SIPP Programs

The programs were developed in Stata version 8/9 and will run on Windows, Linux, Unix, and Mac machines.

These programs are the major source for information on our extract. The Stata code show the changes we have made to the original raw SIPP variables in order to create our extract.


Unfortunately, the two researchers who created the SIPP extracts for CEPR no longer work here, and none of us who work here have experience with the SIPP. So, for the time being, we will not be updating our SIPP extracts, and are unable to field questions about the SIPP. Please visit the SIPP page at the National Bureau of Economic Research to find extraction programs and further information on the SIPP. The SIPP page at the Census Bureau should also be useful.


One of the clear advantages of the CEPR SIPP Uniform Extracts is that researchers have to spend less time focusing on the way that Census prepares the data, and can spend more time on their analysis. However, there are a number of issues that researchers must be clear on before they begin to use the SIPP. An excellent resource is the Census Bureau’s SIPP User Guide, which provides details on the SIPP.

Data Structure

The SIPP is structured such that one fourth of the sample is interviewed every month and each four-month interval in which all sample members are interviewed is termed a *wave*. Each wave includes four months of data for each respondent, although not all questions are asked by month, some are only asked “once per wave.” During each wave, respondents are asked a set of core questions, which cover labor market participation, wages, and participation in income support programs, and questions from topical modules that change each wave. The first topical module, for example, includes employment and welfare history, asks questions that allow identification of a history of welfare use, as well as labor market experience prior to the panel. Other modules focus on childcare, assets, training history, etc. You can see a full list of topical module topics and which wave they were asked in at the Census. Typically, topical module questions are asked once per wave, that is the child care usage applies to the time of the inteview, not each month during the wave.

For each panel, Census typically releases three kinds of data: a Core and a Topical file for each wave, and a Longitudinal file for the entire panel or a series of Logitudinal files by wave. The typical researcher will need variables from all three panels, requiring intensive learning about the structure of each and how to merge variables. For the pre-1996 panels, Census provided longitudinal files that cleaned some of the core files, but not all, for longitudinal consistency. For example, they made sure that a respondent’s age did not jump around, but was consistent across the panel. However, this means that a researcher can find an age variable in both the longitudinal and the core data. The CEPR SIPP Uniform Extracts always use the longitudinal variable, if available.

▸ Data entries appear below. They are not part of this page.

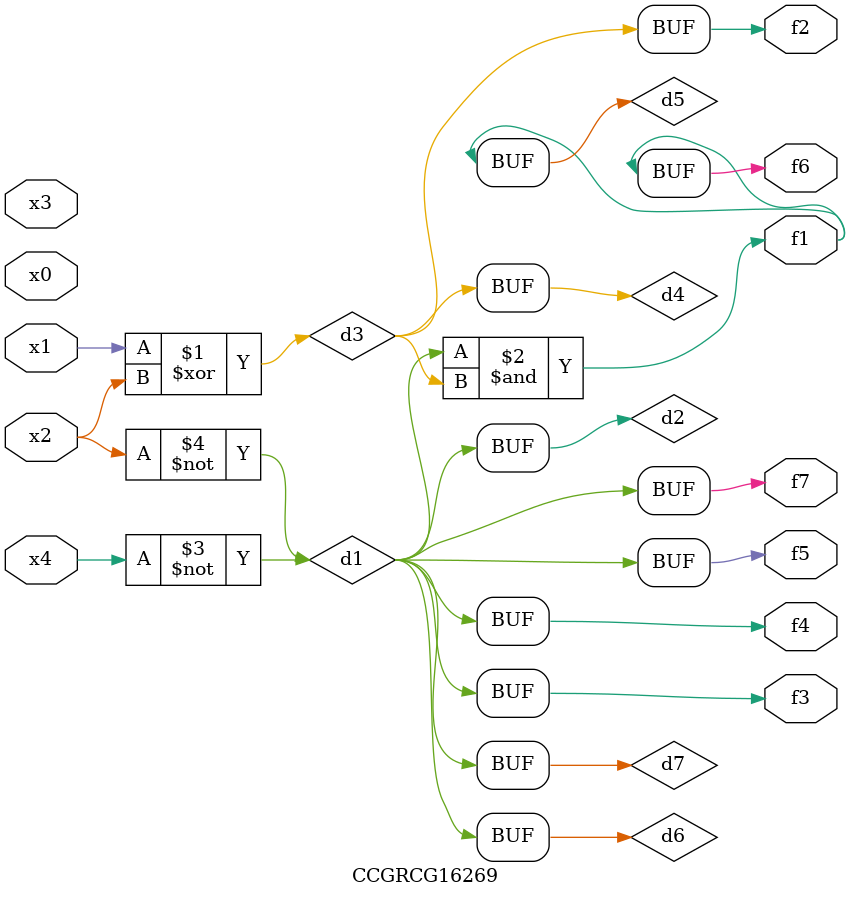
<source format=v>
module CCGRCG16269(
	input x0, x1, x2, x3, x4,
	output f1, f2, f3, f4, f5, f6, f7
);

	wire d1, d2, d3, d4, d5, d6, d7;

	not (d1, x4);
	not (d2, x2);
	xor (d3, x1, x2);
	buf (d4, d3);
	and (d5, d1, d3);
	buf (d6, d1, d2);
	buf (d7, d2);
	assign f1 = d5;
	assign f2 = d4;
	assign f3 = d7;
	assign f4 = d7;
	assign f5 = d7;
	assign f6 = d5;
	assign f7 = d7;
endmodule

</source>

The CEPR SIPP Uniform Data Extracts pull variables from the SIPP Core, Topical, and Longitudinal files. The data is converted into “person-month” format (one observation per person per month in the panel) for ease of programming. A researcher who wants to convert the data back to longitudinal structure (one observation per person) can easily do so with the Stata “reshape” command. We when we pull variables from the SIPP files we also create a unique identification variable for each SIPP respondent, as outlined in Census’s technical documetation for the SIPP.

Generating Your Own Data

You can always download our CEPR SIPP Uniform Extracts for free. To generate your own CEPR SIPP Uniform Extracts from scratch, proceed in two stages: extract the necessary variables from the Census SIPP files, then use our Stata programs to recode.


CEPR provides a set of extraction programs to facilitate the importation of the data from the raw files (ASCII) into Stata format. Raw SIPP data can be downloaded either from the National Bureau of Economic Research or the Census Bureau. Researchers can then run CEPR’s extraction programs for the panel that they are working with. These are based on the programs generated by the National Bureau of Economic Research, however, we made a number of important changes. First, we reshape all files into person-month format, including the longitudinal files. Second, we generate the unique ID variables (from the sample unit identifier, entry id, and person number). This way, once the data is in Stata, it is very easy to merge Core and Topical module waves together, or to merge a number of waves to form a panel.


After extracting the raw SIPP data, the researcher runs CEPR’s Stata programs that recode SIPP variables to generate files with uniform variables across SIPP panels. CEPR’s technical documentation is in the associated codebooks and is also annotated within the programs themselves. Each Uniform Extract has user notes that explain the variables and compare them to other data sources, so that the researcher has a clear sense of potential problems.